Page:
▶

# Pyestock Update 24/3/2013



## Mars Lander (Mar 25, 2013)

Got here about 2 weeks ago and demo was just starting , but was only groundwork all intact just holes in the ground to the far west where the demo is encamped but now in just 2 weeks the AIRHOUSE is about to bite the dust all the piping is gone from the front and the carnage is right upto the gantry ladder!!, anymore from here and it will eat into the airhouse itself , if you aint been NOW is the time, I reckon by the end of this week some of the more choice iconic scenes from here will be gone forever.










[/url]


its not just the Airhouse there is random sparodic meddling going on in all areas now




[/url]

I would of taken one from other side of roof at the rest of the site but i couldnt feel hands anymore thru the biting cold.


I feel really privileged to have seen this place now, firstly Me and Ssshhhh..... with Luckypants and PeterC4 and again me and Ssshhh... giving a tour to Perjury Saint...our various reports will follow shortly I should imagine after PeterC4's excellent start .​


----------



## peterc4 (Mar 25, 2013)

Well reported mate, no airhouse, will all be gone soon, really glad we went now, good stuff


----------



## perjury saint (Mar 25, 2013)

Cheers for poppin back with me in tow dude! Wouldve been distraught if id missed it!


----------



## UE-OMJ (Mar 25, 2013)

I'd have been pissed to have missed this on. Thank god 'Little Feisty' got me in in time.


----------



## Pen15 (Mar 25, 2013)

Glad to have been a couple of times myself and to have been part of the now legendary "Santa Stock".

Thanks for the update Alt


----------



## SeffyboyUK (Mar 25, 2013)

Bloody hell, looks like work is coming along in a fairly speedy manner! Cheers for the update mate. May have to get one last mission to the old girl.


----------



## UrbanX (Mar 26, 2013)

Great work, do keep us updated!


----------



## TeeJF (Mar 26, 2013)

B*gger! I'll never see it now... oh well, the sloe gin was nice whilst it lasted.


----------



## krela (Mar 26, 2013)

TeeJF said:


> B*gger! I'll never see it now... oh well, the sloe gin was nice whilst it lasted.



You were the first thing that popped into my head when I read this.


----------



## Bones out (Mar 26, 2013)

What a sad sight indeed. Thanks for the update, fond memories


----------



## sweet pea (Mar 26, 2013)

even more gutted my pics got lost


----------



## Ramsgatonian (Mar 27, 2013)

Ah... The one that got away.

Always promised myself I would visit, but could never get there!


----------



## matthewadams (Mar 27, 2013)

How long do people think is left ! ? I still have not been!!


----------



## sparky. (Mar 27, 2013)

Very sad to see this go visited here quiet a few times R.I.P Pyestock


----------

◀

Dataset rows:
▶

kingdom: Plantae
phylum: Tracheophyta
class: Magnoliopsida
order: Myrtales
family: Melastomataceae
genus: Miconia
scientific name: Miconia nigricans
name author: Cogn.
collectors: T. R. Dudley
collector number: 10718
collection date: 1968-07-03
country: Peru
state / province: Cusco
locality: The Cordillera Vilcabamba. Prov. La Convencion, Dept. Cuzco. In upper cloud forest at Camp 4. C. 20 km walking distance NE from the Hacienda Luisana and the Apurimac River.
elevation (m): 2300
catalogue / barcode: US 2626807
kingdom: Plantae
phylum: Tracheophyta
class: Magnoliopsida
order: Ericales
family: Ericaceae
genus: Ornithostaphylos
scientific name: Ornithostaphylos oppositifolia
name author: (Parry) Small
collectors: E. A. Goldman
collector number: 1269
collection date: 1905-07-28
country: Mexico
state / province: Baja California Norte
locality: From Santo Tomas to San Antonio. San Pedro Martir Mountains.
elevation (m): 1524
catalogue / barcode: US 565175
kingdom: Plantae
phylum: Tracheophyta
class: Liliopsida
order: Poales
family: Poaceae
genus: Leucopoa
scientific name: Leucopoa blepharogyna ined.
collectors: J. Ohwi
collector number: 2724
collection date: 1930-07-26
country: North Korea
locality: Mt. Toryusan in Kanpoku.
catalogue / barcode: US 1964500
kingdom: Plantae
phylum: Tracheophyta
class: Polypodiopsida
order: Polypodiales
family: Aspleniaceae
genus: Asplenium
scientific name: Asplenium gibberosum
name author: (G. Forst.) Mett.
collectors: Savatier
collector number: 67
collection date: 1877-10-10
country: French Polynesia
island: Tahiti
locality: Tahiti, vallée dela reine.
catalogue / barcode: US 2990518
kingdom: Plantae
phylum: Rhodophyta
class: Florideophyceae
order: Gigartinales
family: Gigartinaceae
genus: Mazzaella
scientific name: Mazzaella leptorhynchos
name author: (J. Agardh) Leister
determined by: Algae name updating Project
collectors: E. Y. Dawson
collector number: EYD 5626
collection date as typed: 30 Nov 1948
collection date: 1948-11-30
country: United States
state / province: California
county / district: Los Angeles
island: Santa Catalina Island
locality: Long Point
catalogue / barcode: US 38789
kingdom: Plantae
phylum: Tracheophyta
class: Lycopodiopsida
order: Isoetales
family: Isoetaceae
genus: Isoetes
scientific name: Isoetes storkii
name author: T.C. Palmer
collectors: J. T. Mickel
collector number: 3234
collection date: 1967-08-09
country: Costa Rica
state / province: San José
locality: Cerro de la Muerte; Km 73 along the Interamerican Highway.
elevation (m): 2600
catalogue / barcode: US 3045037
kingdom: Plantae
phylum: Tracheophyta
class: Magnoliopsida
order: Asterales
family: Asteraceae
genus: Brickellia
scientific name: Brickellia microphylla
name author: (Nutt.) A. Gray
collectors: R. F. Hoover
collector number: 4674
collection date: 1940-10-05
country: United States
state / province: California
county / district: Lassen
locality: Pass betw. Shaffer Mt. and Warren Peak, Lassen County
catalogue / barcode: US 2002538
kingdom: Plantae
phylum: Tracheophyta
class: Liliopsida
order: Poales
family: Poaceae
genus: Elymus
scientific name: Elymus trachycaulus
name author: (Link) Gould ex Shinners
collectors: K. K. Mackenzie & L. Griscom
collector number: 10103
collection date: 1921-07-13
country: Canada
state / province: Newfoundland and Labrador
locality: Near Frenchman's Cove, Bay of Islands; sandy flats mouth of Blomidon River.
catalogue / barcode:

◀

Objectives:
1) In the Pyestock thread, what stopped the first poster from taking a photo from the other side of the roof?
2) Reproduce the part of the Pyestock thread starting with "I would of taken" and going on through "peterc4 (Mar 25, 2013)".

Worked answers:
1) The poster could no longer feel their hands because of the biting cold.

2)
I would of taken one from other side of roof at the rest of the site but i couldnt feel hands anymore thru the biting cold.


I feel really privileged to have seen this place now, firstly Me and Ssshhhh..... with Luckypants and PeterC4 and again me and Ssshhh... giving a tour to Perjury Saint...our various reports will follow shortly I should imagine after PeterC4's excellent start .​


----------



## peterc4 (Mar 25, 2013)